►

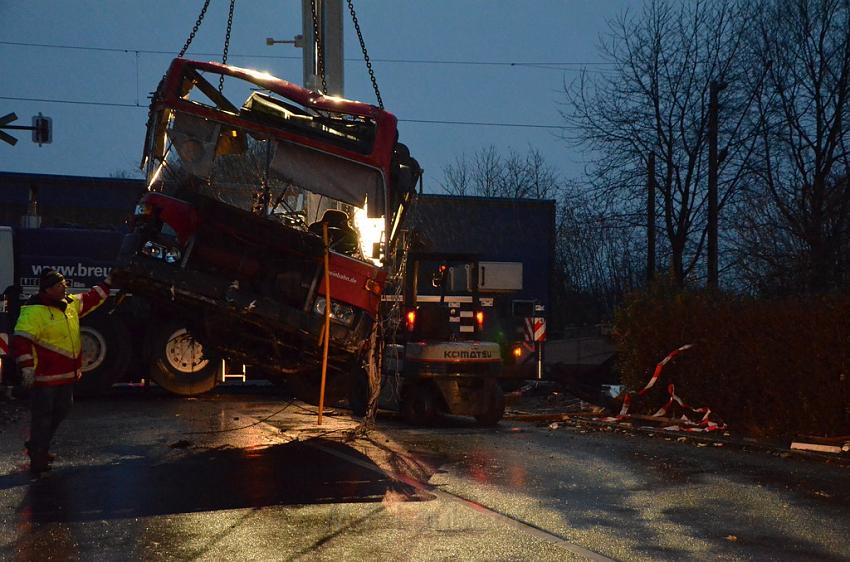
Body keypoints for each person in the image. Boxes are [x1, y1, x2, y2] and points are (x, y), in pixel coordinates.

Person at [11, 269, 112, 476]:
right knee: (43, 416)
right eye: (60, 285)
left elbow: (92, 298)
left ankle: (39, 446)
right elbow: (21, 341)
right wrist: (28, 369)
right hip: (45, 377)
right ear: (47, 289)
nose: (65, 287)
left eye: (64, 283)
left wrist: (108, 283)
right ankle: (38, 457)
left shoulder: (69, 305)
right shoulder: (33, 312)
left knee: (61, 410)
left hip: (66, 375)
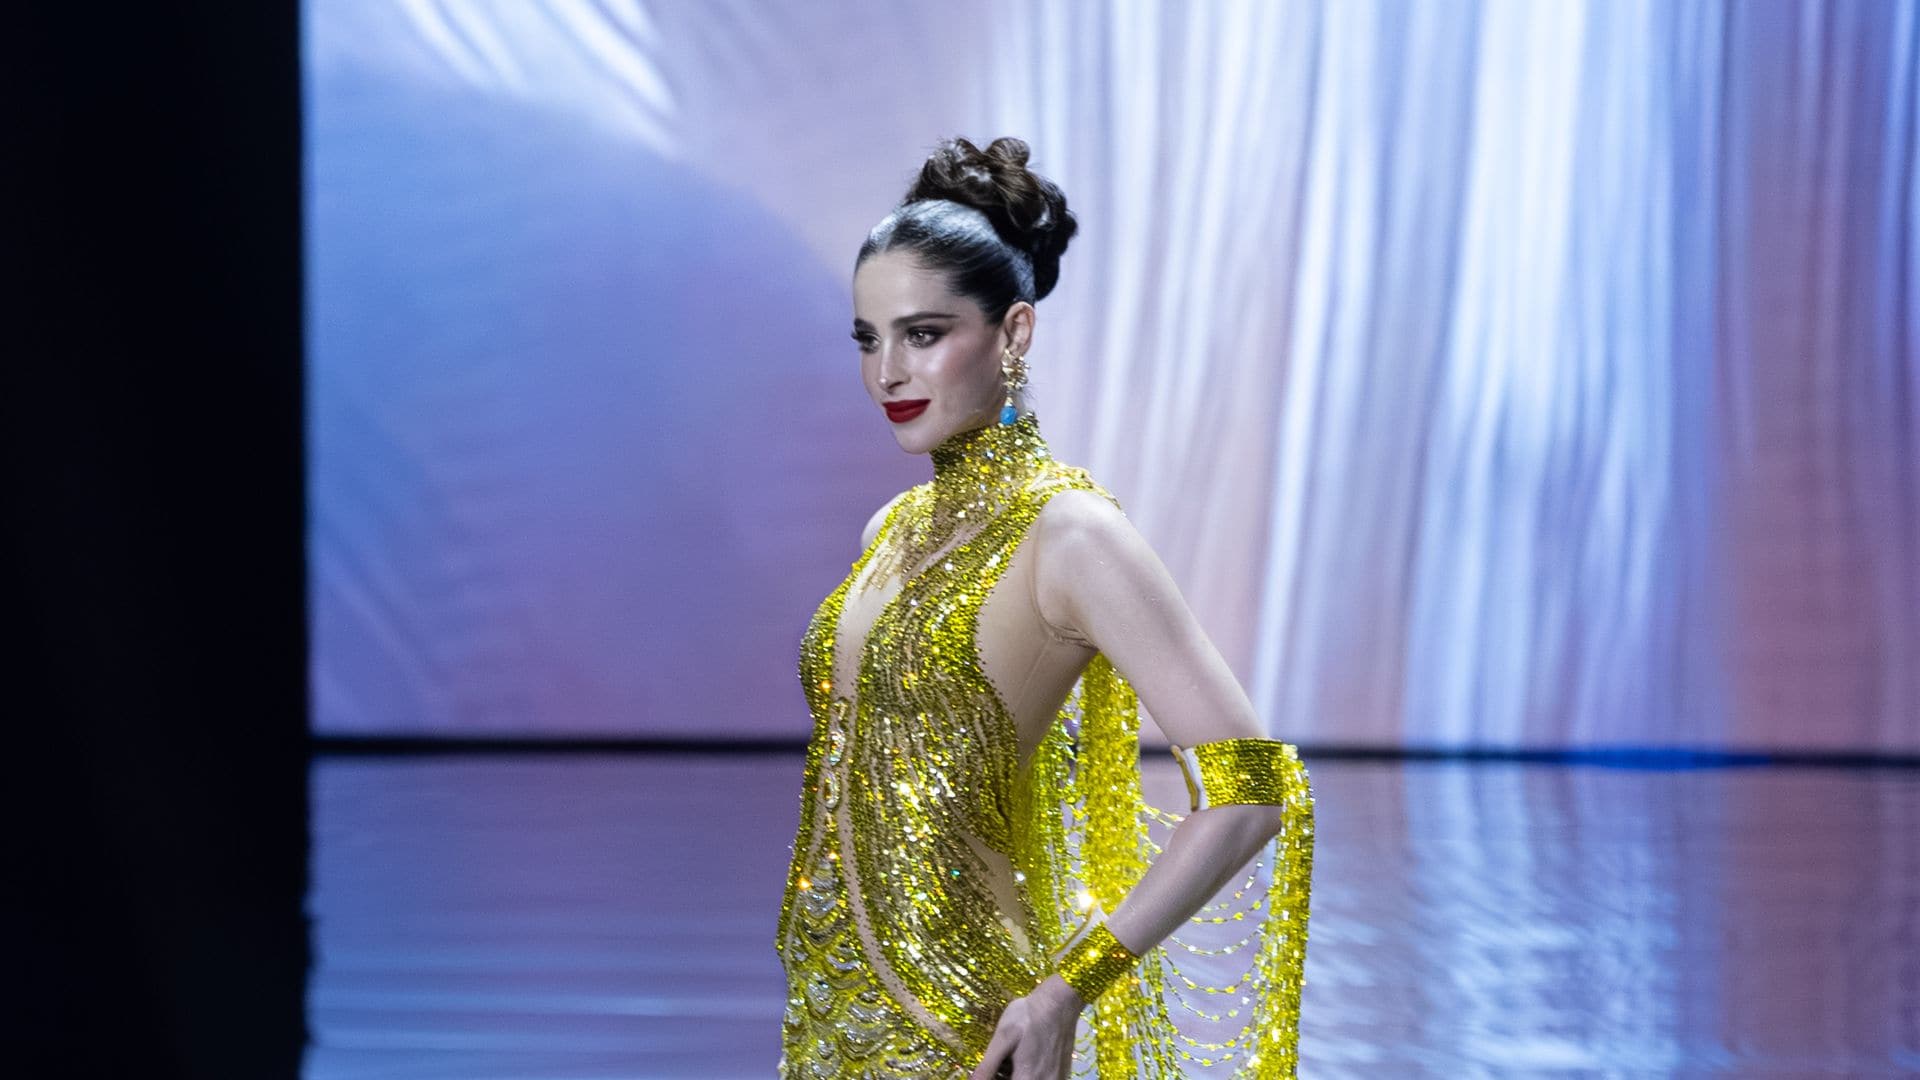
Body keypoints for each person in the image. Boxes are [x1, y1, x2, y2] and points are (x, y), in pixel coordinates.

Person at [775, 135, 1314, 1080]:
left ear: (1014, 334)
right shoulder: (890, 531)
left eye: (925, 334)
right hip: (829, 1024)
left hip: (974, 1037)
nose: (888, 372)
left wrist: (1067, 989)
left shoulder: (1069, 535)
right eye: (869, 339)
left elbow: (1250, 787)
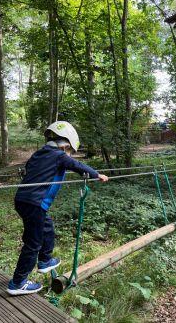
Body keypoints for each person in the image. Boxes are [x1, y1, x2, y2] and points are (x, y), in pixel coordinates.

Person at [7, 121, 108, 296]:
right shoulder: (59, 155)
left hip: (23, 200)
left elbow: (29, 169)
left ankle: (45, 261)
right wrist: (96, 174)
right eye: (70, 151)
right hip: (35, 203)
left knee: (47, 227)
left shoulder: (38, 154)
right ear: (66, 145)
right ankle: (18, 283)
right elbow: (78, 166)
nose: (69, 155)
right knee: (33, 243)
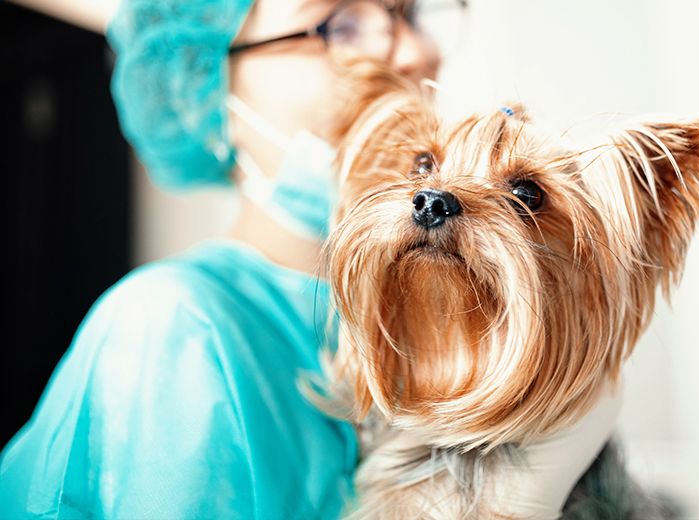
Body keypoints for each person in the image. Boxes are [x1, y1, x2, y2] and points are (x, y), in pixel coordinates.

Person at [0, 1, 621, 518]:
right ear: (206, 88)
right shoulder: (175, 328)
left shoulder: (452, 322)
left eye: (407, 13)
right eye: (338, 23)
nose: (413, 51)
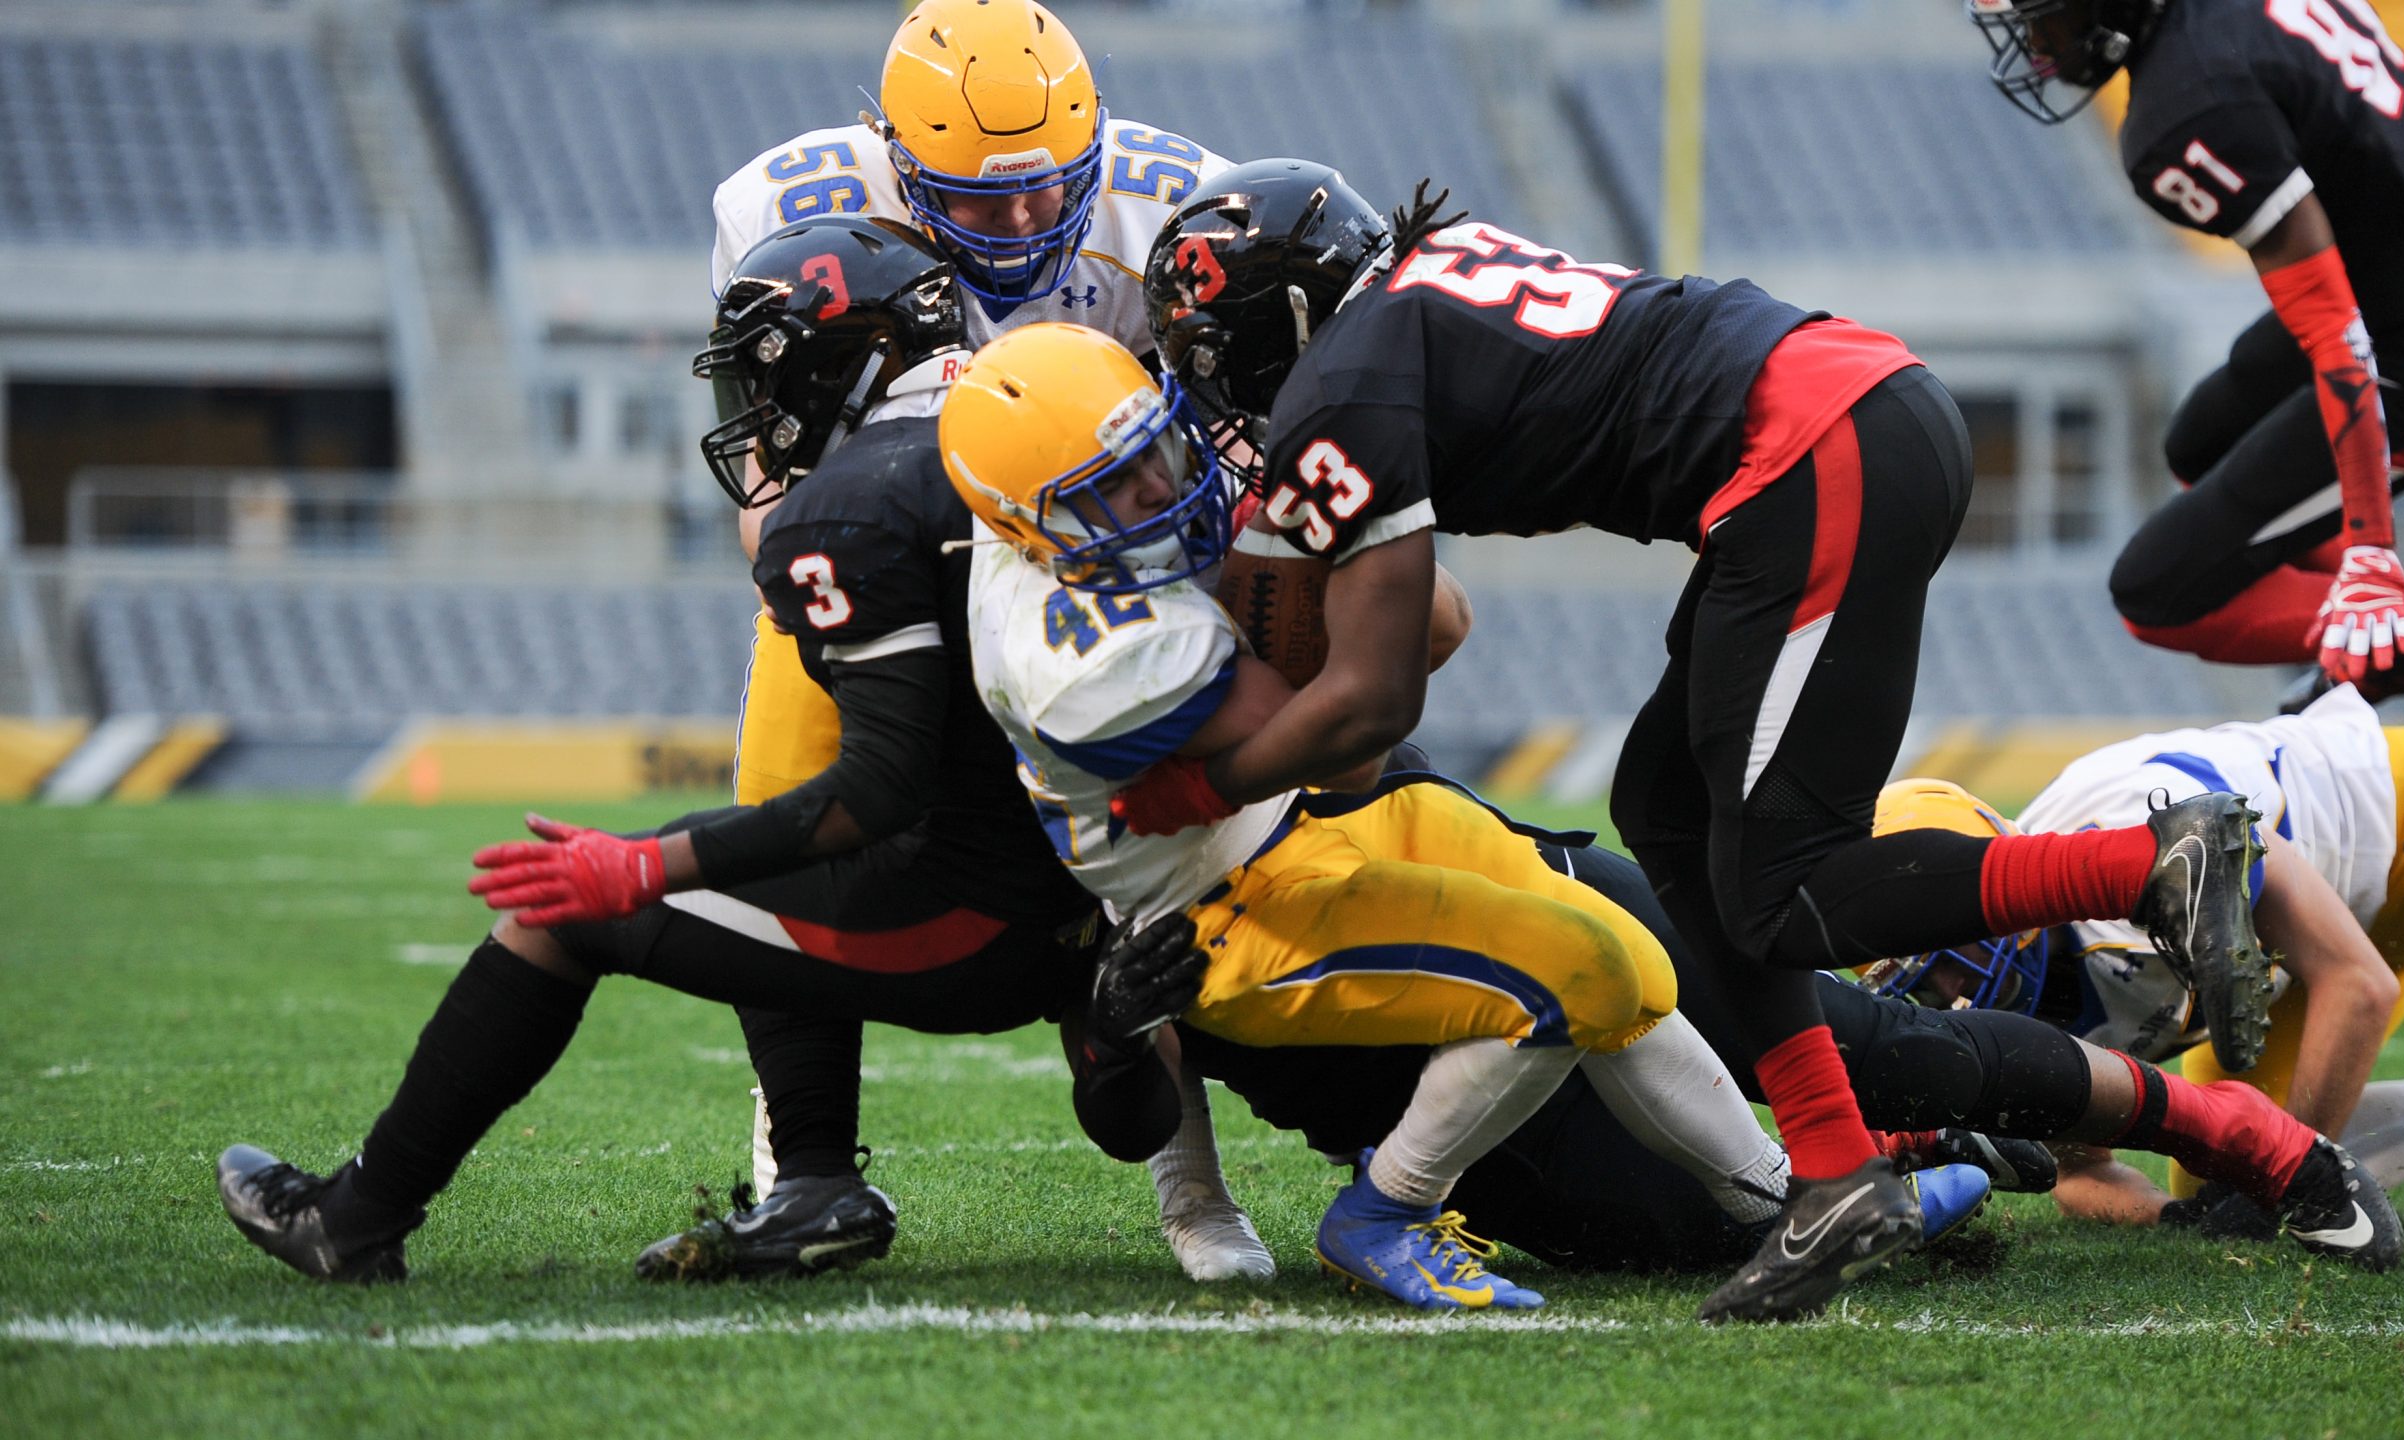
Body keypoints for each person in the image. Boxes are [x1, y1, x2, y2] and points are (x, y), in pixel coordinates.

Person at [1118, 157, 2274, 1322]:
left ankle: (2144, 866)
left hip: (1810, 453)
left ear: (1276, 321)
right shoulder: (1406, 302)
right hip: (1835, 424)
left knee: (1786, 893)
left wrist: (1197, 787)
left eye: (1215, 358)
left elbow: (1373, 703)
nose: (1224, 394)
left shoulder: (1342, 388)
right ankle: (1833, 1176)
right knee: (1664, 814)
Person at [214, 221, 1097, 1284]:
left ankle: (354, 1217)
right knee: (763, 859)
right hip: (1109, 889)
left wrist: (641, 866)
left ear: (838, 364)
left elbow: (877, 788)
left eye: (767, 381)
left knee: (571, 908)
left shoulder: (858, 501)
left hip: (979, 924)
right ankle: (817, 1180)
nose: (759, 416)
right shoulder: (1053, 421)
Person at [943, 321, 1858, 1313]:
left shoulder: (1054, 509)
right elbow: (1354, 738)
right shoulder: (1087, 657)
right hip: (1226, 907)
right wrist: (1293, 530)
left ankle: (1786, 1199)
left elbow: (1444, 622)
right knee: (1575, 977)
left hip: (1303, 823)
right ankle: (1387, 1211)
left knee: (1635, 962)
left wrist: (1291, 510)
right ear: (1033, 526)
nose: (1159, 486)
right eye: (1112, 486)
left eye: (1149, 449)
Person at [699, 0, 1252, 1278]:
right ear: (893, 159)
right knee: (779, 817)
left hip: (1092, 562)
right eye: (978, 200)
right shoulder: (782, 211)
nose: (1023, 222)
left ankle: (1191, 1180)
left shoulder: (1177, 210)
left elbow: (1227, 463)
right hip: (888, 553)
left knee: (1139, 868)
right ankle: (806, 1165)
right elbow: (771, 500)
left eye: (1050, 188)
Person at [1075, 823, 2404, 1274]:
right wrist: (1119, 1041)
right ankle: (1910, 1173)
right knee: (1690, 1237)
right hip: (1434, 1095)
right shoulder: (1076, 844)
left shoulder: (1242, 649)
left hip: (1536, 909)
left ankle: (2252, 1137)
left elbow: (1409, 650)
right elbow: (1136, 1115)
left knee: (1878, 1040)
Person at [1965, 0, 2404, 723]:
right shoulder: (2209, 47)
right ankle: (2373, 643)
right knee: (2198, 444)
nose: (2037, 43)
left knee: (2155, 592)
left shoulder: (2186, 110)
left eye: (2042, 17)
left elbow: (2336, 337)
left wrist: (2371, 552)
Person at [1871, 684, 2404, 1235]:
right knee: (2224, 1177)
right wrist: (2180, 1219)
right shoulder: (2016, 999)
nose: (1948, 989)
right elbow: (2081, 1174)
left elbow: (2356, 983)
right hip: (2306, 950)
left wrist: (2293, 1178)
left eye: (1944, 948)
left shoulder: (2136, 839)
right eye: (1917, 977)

◄

**What the task requires:** Could you copy the listing above exactly, without its pictures?

**Answer to the exercise:**
Body keypoints for each person in the image. Boxes are [x1, y1, x2, y2] and points are (x, y), in pixel coordinates.

Person at [11, 269, 112, 476]:
right knee: (43, 416)
right eye: (60, 285)
left elbow: (92, 298)
left ankle: (39, 446)
right elbow: (21, 341)
right wrist: (28, 369)
right hip: (45, 377)
right ear: (47, 289)
nose: (65, 287)
left eye: (64, 283)
left wrist: (108, 283)
right ankle: (38, 457)
left shoulder: (69, 305)
right shoulder: (33, 312)
left knee: (61, 410)
left hip: (66, 375)
Body keypoints for each person in the image. Boxes are [x1, y1, x2, y2] and points are (x, y), in pixel coordinates.

Person at [775, 135, 1314, 1080]:
left ear: (1014, 334)
right shoulder: (890, 531)
left eye: (925, 334)
right hip: (829, 1024)
left hip: (974, 1037)
nose: (888, 372)
left wrist: (1067, 989)
left shoulder: (1069, 535)
right eye: (869, 339)
left elbow: (1250, 787)
Body keypoints for each person in the image. Boxes are [x1, y1, x2, y2] and points are (x, y), in pixel coordinates.

Person at [7, 121, 108, 296]:
right shoulder: (59, 155)
left hip: (23, 200)
left elbow: (29, 169)
left ankle: (45, 261)
right wrist: (96, 174)
right eye: (70, 151)
right hip: (35, 203)
left knee: (47, 227)
left shoulder: (38, 154)
right ear: (66, 145)
right ankle: (18, 283)
right elbow: (78, 166)
nose: (69, 155)
right knee: (33, 243)
Body keypoints for each person in the image. Boxes are [x1, y1, x2, y2] and points are (x, y), in pixel coordinates.

Person at [0, 1, 621, 518]:
right ear: (206, 88)
right shoulder: (175, 328)
left shoulder: (452, 322)
left eye: (407, 13)
right eye: (338, 23)
nose: (413, 51)
Body keypoints for each person in the image. Boxes are [x1, y1, x2, y2] and points are (x, y), in pixel coordinates.

Person at [1118, 157, 2274, 1322]:
left ankle: (2144, 866)
left hip: (1810, 453)
left ear: (1276, 321)
right shoulder: (1406, 302)
right hip: (1835, 424)
left knee: (1786, 893)
left wrist: (1197, 787)
left eye: (1215, 358)
left elbow: (1373, 703)
nose: (1224, 394)
left shoulder: (1342, 388)
right ankle: (1833, 1176)
right knee: (1664, 814)
Person at [214, 221, 1097, 1284]:
left ankle: (354, 1217)
right knee: (763, 859)
right hip: (1109, 889)
left wrist: (641, 866)
left ear: (838, 364)
left elbow: (877, 788)
left eye: (767, 381)
left knee: (571, 908)
left shoulder: (858, 501)
left hip: (979, 924)
right ankle: (817, 1180)
nose: (759, 416)
right shoulder: (1053, 421)
Person at [943, 321, 1858, 1313]:
left shoulder: (1054, 509)
right elbow: (1354, 738)
right shoulder: (1087, 657)
right hip: (1226, 907)
right wrist: (1293, 530)
left ankle: (1786, 1199)
left elbow: (1444, 622)
right knee: (1575, 977)
left hip: (1303, 823)
right ankle: (1387, 1211)
left knee: (1635, 962)
left wrist: (1291, 510)
right ear: (1033, 526)
nose: (1159, 486)
right eye: (1112, 486)
left eye: (1149, 449)
Person at [699, 0, 1252, 1278]:
right ear: (893, 159)
right knee: (779, 817)
left hip: (1092, 562)
right eye: (978, 200)
right shoulder: (782, 211)
nose: (1023, 222)
left ankle: (1191, 1180)
left shoulder: (1177, 210)
left elbow: (1227, 463)
right hip: (888, 553)
left knee: (1139, 868)
right ankle: (806, 1165)
right elbow: (771, 500)
left eye: (1050, 188)
Person at [1075, 823, 2404, 1274]:
right wrist: (1119, 1041)
right ankle: (1910, 1173)
right knee: (1690, 1237)
right hip: (1434, 1095)
right shoulder: (1076, 844)
left shoulder: (1242, 649)
left hip: (1536, 909)
left ankle: (2252, 1137)
left elbow: (1409, 650)
right elbow: (1136, 1115)
left knee: (1878, 1040)
Person at [1965, 0, 2404, 723]:
right shoulder: (2209, 47)
right ankle: (2373, 643)
right knee: (2198, 444)
nose: (2037, 43)
left knee: (2155, 592)
left shoulder: (2186, 110)
left eye: (2042, 17)
left elbow: (2336, 337)
left wrist: (2371, 552)
Person at [1871, 684, 2404, 1235]:
right knee: (2224, 1177)
right wrist: (2180, 1219)
right shoulder: (2016, 999)
nose: (1948, 989)
right elbow: (2081, 1174)
left elbow: (2356, 983)
right hip: (2306, 950)
left wrist: (2293, 1178)
left eye: (1944, 948)
left shoulder: (2136, 839)
right eye: (1917, 977)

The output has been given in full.